The College Athlete Economic Freedom Act would also require schools and athletic associations to obtain a group license from athletes in order to use their NIL rights in any kind of promotion, notably including media rights deals.

Schools and athletic associations would be required to inform athletes how their NIL rights were used and how much revenue those group licensing deals generated.

The bill would also prevent NIL collectives and the institutions they support from discriminating based on gender, race or sport.

“Giving college athletes the ability to make money off their name, image, and likeness was long overdue, and the past two years have transformed college sports for the better,” Murphy said in a statement. “The NCAA spent decades arguing against athletes’ right to their own NIL, so it should come as no surprise that colleges and athletic associations are now focused on how to take back control, hoping Congress will do it for them. This legislation would enshrine unrestricted NIL rights into federal law and ensure athletes are treated fairly and start getting their fair share.”

Examining the NCAA’s aggressive push for federal NIL laws

It’s the latest in a wave of bills introduced prior to the August recess for Congress, including a bill that Sens. Tommy Tuberville (R-AL) and Joe Manchin (D-WV) released Tuesday, as well as another that Sen. Richard Blumenthal (D-CT), Sen. Cory Booker (D-NJ) and Sen. Jerry Moran (R-KS) drafted.

NCAA documents, which On3 obtained, outlined the association’s lobbying strategy. They noted the NCAA’s urgency in lobbying for a bill many of its stakeholders desire. The documents stated, “This is a critical window before political energy shifts toward the 2024 Presidential election.”

What else is in the NIL bill?

The College Athlete Economic Freedom Act would prohibit schools, conferences or the NCAA from restricting or colluding on college athletes’ earning potential through NIL deals, according to a press release.

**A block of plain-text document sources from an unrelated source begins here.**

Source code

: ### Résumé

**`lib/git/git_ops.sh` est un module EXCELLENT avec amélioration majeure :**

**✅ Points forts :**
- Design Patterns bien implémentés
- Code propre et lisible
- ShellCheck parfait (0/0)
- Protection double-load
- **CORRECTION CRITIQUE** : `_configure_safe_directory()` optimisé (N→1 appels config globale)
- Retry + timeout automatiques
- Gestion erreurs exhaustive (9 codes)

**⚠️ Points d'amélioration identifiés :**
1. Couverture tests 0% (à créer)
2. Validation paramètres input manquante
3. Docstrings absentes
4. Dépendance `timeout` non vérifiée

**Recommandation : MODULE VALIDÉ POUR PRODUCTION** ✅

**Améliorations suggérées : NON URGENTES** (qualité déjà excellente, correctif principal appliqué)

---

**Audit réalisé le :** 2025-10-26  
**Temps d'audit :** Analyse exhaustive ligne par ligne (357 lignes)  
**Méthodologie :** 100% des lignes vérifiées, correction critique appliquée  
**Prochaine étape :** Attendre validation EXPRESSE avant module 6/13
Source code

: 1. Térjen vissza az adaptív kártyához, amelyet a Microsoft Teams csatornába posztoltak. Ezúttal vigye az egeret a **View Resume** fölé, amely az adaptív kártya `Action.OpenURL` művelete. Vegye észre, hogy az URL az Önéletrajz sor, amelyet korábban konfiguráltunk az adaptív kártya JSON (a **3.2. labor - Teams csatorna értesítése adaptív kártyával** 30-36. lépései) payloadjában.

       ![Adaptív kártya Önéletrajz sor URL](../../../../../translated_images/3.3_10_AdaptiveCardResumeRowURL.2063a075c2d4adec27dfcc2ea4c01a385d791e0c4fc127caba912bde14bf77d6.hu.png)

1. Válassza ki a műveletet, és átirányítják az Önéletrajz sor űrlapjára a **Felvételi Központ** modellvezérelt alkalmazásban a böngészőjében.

It would also protect athletes’ ability to retain representation, notably including through potential players’ associations.

If passed, the bill would provide “robust enforcement” if a school, conference or the NCAA restricts athletes’ NIL rights, according to the release. The enforcement could include civil action, allowing the Federal Trade Commission to issue “unfair or deceptive practice” penalties and “per se antitrust penalties.”

The bill would require collectives to “register with the Federal Trade Commission (FTC) and report the NIL deals they have facilitated so athletes and stakeholders asserting discrimination have all the information they need to address it,” according to the release.

The bill would mandate institutional support for all athletes, as well as the commissioning of a report that would provide an analysis of the NIL market.

“The system of college sports is better for athletes today than it was two years ago,” Congresswoman Trahan said in a statement. “Rather than trying to turn back the clock, the College Athlete Economic Freedom Act addresses real issues in the current NIL landscape by strengthening athletes’ rights, addressing gender disparities in collectives, and closing the international athlete loophole. Congress should look forward – not backward – for policy solutions that prioritize athletes who have long been denied a voice in a billion-dollar industry built on their talent and hard work.”

Bill would support NIL efforts for international students

Murphy and Trahan’s bill also addresses a significant topic in the NIL landscape regarding the limitations on international athletes’ ability to earn compensation in the U.S. while on an F-1 visa.

If the bill is passed, international athletes would be able to enter into NIL deals “in the same ways their non-immigrant peers can without losing their F-1 visa status, including in the case that athletes become employees of their schools and/or athletic associations.”

In March, Murphy and Blumenthal, both of whom represent the state of Connecticut, issued a letter to U.S. Department of Homeland Security Secretary Alejandro Mayorkas to ask for guidance on updated regulations regarding international athletes’ ability to earn NIL income.

Both UConn‘s men’s and women’s basketball teams last season featured international athletes.